Northwards along Newgale Sands
Northwards along Newgale Sands by Richard Law is licensed under CC-BY-SA 2.0

Whether you live near the sea or are holidaying there, at some point you’ll want to hit the beach and then the water is going to look very inviting.

The good news is that it’s generally considered safe to swim at the beach. In most areas the water is calm and the risk of anything bad happening are very low. However, there are some things you should be aware of to minimize any risk and ensure it is safe to swim at the beach.


Surf Life Saving Australia rescues 8,064 people from the water every year. There are many reasons why people can get into trouble in the water, ranging from a rip current to simply getting out of their depth/comfort zone.

Even the best swimmers can experience cramps or be sucked into a current and get into trouble. The risk is higher if you don’t often swim in the sea, it is very different to swimming in a pool.

The bottom line is, to ensure it is safe to swim at the beach, go to one with a surf lifesaver.

Check Flags

Before you go swimming you should check the flags on the beach. These will be flying on any beach with lifesavers. The flags are red and yellow and tell you the beach is being looked after by surf lifesavers. Once you see the flags you will know it is safe to swim between the flags. This will be the calmest section of water and the area that the lifesavers are focused on.

In short, if you’re between the flags and get into trouble the surf lifesavers will quickly be there to help.

Understanding The Water

The risk of being attacked by any sea creature is extremely low. In fact, there are, on average 20 shark attacks per year with two fatalities in 2021. When you consider the tens of thousands of people that enter the water every year, you quickly realize that the risk is almost non-existent.

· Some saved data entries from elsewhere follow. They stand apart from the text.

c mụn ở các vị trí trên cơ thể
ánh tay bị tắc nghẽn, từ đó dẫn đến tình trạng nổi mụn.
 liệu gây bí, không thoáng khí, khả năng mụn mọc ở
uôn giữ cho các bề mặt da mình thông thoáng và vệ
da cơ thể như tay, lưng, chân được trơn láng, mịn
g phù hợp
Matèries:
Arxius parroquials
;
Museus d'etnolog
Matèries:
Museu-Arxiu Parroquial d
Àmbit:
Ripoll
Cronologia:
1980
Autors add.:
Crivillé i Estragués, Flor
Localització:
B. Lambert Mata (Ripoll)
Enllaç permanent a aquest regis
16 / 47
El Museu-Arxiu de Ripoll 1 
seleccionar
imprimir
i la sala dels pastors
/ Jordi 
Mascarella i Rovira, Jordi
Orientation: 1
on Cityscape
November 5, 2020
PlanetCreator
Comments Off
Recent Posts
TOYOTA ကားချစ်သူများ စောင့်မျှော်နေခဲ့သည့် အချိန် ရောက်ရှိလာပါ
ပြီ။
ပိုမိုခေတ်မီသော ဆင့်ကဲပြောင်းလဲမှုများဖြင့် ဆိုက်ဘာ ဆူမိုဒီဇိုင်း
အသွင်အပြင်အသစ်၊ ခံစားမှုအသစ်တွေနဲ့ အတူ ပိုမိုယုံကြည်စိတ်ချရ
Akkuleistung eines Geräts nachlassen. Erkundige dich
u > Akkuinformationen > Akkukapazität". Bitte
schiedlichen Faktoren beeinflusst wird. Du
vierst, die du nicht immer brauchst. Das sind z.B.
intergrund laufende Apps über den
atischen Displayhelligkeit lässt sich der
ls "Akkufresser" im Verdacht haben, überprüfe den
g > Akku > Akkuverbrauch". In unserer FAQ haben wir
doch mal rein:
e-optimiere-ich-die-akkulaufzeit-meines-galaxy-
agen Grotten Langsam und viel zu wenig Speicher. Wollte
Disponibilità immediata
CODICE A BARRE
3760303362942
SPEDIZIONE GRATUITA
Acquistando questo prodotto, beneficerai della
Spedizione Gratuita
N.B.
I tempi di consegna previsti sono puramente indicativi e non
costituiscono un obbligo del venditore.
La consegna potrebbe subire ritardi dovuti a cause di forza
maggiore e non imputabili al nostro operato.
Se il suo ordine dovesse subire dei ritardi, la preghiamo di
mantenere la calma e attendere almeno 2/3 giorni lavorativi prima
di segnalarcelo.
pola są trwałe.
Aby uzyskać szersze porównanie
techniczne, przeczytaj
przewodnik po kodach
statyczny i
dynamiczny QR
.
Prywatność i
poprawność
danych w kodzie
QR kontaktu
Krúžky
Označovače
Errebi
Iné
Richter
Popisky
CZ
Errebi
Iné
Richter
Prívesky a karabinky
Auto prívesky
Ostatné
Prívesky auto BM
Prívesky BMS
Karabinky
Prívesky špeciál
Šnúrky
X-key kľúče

You need to be more aware of the water, specifically a rip current. These are bodies of water that form after being trapped by underwater sandbanks. When they find a way through the sandbank they create a rush of water that will drag you out to sea. A rip current can be hard to spot.

If you’re caught in one the most important thing is not to fight it, swim diagonally to get out of the current then raise your hand to attract help, the surf lifesavers will be ready for you.

Watch Children

It is best for anyone to swim with someone else, it increases the likelihood of being able to call for help and getting it. But, it is especially important to keep an eye on children. As mentioned, swimming in the sea is different to a pool, children can be easily overwhelmed and get into trouble.

It’s safest to go in the water with them. If you don’t, then keep a close eye on them.

The bottom line is it is safe to swim at the beach, providing you take reasonable precautions.